● **Text provided**
Member access (.) and index access ([]) are infix operators at Postfix precedence, which is the highest. This ensures that a.b + c parses as (a.b) + c, not a.(b + c). The temporal @ operator also sits at Postfix precedence, so user.name @ yesterday parses as (user.name) @ yesterday -- access the name field, then query its value at yesterday's timestamp.

The Disambiguation Problem

FLIN has a syntactic ambiguity that required careful handling. Consider:

flinUser { name: "Juste" }

Is this an entity construction (create a User with name set to "Juste") or an identifier followed by a code block? The parser cannot tell from the current token alone -- it needs to look ahead.

We solved this with a looks_like_entity_construct method that peeks at the tokens after the opening brace:

rustfn looks_like_entity_construct(&self) -> bool {
    // Pattern: Identifier { Identifier : ...
    // If we see identifier-colon after the brace, it is entity construction.
    // If we see a statement keyword or no colon, it is a block.
    if let Some(TokenKind::Identifier(_)) = self.peek_kind() {
        if let Some(TokenKind::Colon) = self.peek_nth_kind(1) {
            return true;
        }
    }
    false
}

The heuristic is simple: if the first thing inside the braces is identifier: ..., it is an entity construction. Otherwise, it is a code block. This works because code blocks start with statements (keywords, assignments, expressions) and entity constructions start with field-value pairs. The two patterns are syntactically distinct after two tokens of lookahead.

This is a bounded lookahead -- we never look more than two tokens ahead. The parser remains O(n) in the number of tokens.

● **Data entries**
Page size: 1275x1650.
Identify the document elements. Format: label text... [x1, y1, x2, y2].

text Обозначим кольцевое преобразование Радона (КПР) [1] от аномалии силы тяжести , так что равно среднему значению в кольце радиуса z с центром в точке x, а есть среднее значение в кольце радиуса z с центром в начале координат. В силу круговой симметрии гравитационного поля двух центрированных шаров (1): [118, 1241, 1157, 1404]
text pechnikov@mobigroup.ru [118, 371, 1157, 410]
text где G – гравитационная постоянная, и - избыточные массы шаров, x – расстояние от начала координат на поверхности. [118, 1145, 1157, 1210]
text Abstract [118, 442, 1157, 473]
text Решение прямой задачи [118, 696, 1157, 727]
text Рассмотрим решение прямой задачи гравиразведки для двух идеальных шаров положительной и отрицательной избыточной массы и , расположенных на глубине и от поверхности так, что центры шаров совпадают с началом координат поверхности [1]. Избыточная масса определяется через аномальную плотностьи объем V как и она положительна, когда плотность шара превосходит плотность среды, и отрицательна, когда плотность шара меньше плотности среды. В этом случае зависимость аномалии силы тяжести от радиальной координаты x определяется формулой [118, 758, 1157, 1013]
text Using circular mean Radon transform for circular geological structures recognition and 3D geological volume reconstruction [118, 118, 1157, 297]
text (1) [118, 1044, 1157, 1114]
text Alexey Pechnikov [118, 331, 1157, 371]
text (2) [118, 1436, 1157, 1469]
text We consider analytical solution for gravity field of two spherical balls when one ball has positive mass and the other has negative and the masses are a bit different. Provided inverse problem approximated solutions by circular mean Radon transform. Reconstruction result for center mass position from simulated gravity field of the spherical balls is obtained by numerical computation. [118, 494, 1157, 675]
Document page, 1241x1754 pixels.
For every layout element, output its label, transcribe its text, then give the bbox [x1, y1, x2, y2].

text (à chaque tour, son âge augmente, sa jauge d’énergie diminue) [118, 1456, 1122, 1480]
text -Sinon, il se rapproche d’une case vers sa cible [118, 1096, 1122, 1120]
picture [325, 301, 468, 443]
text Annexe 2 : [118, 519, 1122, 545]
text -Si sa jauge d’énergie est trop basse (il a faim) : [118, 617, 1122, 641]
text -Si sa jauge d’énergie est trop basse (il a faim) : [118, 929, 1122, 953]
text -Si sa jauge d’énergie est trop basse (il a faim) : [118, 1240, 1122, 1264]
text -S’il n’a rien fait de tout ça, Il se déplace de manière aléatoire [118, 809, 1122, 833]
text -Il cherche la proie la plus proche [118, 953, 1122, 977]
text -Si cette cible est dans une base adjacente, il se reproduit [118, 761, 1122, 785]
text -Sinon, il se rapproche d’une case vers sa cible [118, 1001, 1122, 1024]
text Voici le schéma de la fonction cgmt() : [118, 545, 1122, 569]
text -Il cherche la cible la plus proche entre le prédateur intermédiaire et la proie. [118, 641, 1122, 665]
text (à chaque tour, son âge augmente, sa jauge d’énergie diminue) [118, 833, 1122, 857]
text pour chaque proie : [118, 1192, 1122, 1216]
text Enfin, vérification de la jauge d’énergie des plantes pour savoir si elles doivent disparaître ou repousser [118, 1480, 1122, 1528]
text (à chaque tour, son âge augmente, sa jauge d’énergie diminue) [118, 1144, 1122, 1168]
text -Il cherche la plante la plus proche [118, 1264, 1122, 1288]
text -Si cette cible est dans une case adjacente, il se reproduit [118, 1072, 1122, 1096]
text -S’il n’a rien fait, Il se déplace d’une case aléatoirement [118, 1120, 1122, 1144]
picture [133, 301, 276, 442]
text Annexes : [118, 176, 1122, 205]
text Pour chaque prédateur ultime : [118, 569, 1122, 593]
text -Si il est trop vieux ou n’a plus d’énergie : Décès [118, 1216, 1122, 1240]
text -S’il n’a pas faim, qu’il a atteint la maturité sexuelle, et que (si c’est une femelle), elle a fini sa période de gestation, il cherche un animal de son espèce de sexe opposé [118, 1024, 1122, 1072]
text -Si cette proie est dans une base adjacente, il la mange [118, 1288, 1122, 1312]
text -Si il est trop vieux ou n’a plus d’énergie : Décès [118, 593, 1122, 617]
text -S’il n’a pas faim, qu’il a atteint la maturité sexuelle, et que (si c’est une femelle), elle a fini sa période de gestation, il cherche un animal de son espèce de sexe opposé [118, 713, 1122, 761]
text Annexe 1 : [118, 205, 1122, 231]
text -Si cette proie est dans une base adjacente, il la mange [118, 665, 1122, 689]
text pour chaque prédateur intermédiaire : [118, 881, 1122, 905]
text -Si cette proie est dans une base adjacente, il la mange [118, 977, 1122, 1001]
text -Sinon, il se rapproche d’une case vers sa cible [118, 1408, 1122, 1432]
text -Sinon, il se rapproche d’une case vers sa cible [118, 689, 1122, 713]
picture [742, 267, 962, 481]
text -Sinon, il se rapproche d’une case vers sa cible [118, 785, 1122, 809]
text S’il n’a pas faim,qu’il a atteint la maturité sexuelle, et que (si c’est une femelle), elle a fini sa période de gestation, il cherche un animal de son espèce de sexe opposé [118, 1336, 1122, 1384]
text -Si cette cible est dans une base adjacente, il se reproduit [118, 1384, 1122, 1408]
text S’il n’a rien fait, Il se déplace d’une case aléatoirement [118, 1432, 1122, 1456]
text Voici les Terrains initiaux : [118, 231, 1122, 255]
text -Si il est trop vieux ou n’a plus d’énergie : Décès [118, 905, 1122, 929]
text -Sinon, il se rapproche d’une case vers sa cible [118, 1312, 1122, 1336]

● **What the task requires**
Copy the FLIN parsing text verbatim from "rustfn looks_like_entity_construct(&self) ->" to "is a block.".

● **The reply**
rustfn looks_like_entity_construct(&self) -> bool {
    // Pattern: Identifier { Identifier : ...
    // If we see identifier-colon after the brace, it is entity construction.
    // If we see a statement keyword or no colon, it is a block.